The biggest difference between deep learning, and the broader concept of machine learning, is the degree of human intervention required in each case. Conventional machine models do improve at their job over time as they ingest more data, but they still require a large amount of help from humans.
For example, if the machine learning algorithm makes an inaccurate prediction, then its developer has to intervene and make some adjustments. The algorithm will only make the prediction; it cannot determine the accuracy of the prediction on its own and will need a human to do this for it.
Deep learning networks, on the other hand, can (theoretically) determine the accuracy of their predictions on their own. If the predictions they returned are inaccurate, they will determine what changes need to be made to the model. Then, they will implement the changes.
Thus, the machine will “fix” itself. The optimal deep learning algorithm hence requires no human intervention once it has gotten off the ground. Check out Machine Learning vs Deep Learning guide to know more.
Types of Deep Learning
Like machine learning, deep learning networks are basically of two types: convolutional neural networks and recurrent neural networks. Convolutional neural networks (CNNs) are designed specifically for image processing and object detection. They are commonly used in computer vision, that subset of AI which teaches machines to process visual data. Facial recognition technologies are a good example of computer vision techniques in action.
Recurrent neural networks, on the other hand, have integrated feedback loops that enable the algorithm to “remember” prior data points. They use this memory of past events to decide how to act in the present or even in the future. This form of deep learning is very close to conventional machine learning but essentially a “better” version of it.
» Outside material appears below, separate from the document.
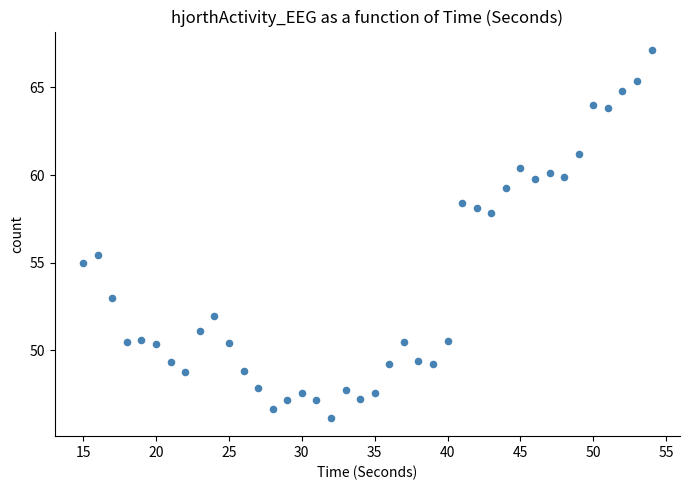

What is the range of Y values (max minus min)?

21.0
Do remember that deep learning is a subset of machine learning, which is itself a subset of artificial intelligence. So, all the differences between AI and machine learning also apply to AI and deep learning. Deep learning is just one of many techniques used to design artificial intelligence systems. It is used in many of the broader fields, such as computer vision and machine learning, which form integral parts of AI.
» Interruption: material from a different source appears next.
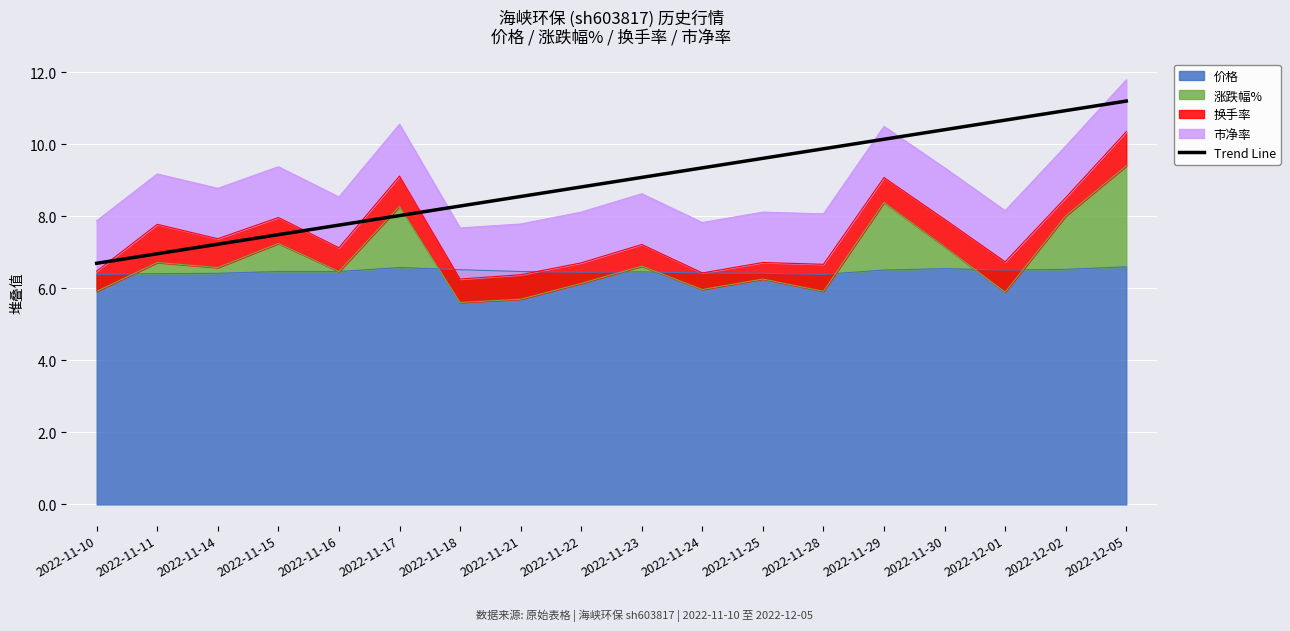

Rank the categories by value from highest to lowest.

2022-12-05, 2022-12-02, 2022-12-01, 2022-11-30, 2022-11-29, 2022-11-28, 2022-11-25, 2022-11-24, 2022-11-23, 2022-11-22, 2022-11-21, 2022-11-18, 2022-11-17, 2022-11-16, 2022-11-15, 2022-11-14, 2022-11-11, 2022-11-10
Applications of Deep Learning
Some of the applications of deep learning tech are as follows:
- Virtual assistants: Virtual assistants like Alexa and Siri rely on deep learning to interpret the commands you give in natural human speech. They also use deep learning to learn about your preferences in various matters, such as music or dining.
- Entertainment: Wimbledon has used deep learning techniques to analyze audience sentiment, player expressions, etc., to identify key moments to turn into highlight packages. By efficiently identifying the moments that audiences will most want to see, they have saved time and money.
- Self-driving cars: MIT is currently using deep learning techniques to design driverless cars that can operate even without pre-programmed maps!
Conclusion
Despite all the advances which have already been made, the fields of AI, machine learning, and deep learning are still in their infancy. The market value of all three of these fields is predicted to grow exponentially shortly. So, if you get into these fields now, you will continue to reap benefits for a long time!
You don’t have to take my word for it; just listen to Microsoft CEO Satya Nadella – “AI is the defining technology of our times. AI and machine learning are being infused into every experience deeply, and we’re going to see a lot more of that.”
But before you can dive into making breakthroughs in AI, you’ll first need to understand the differences between AI, machine learning, and deep learning. In that vein, we hope you enjoyed this article on how artificial intelligence, machine learning, and deep learning differ from each other!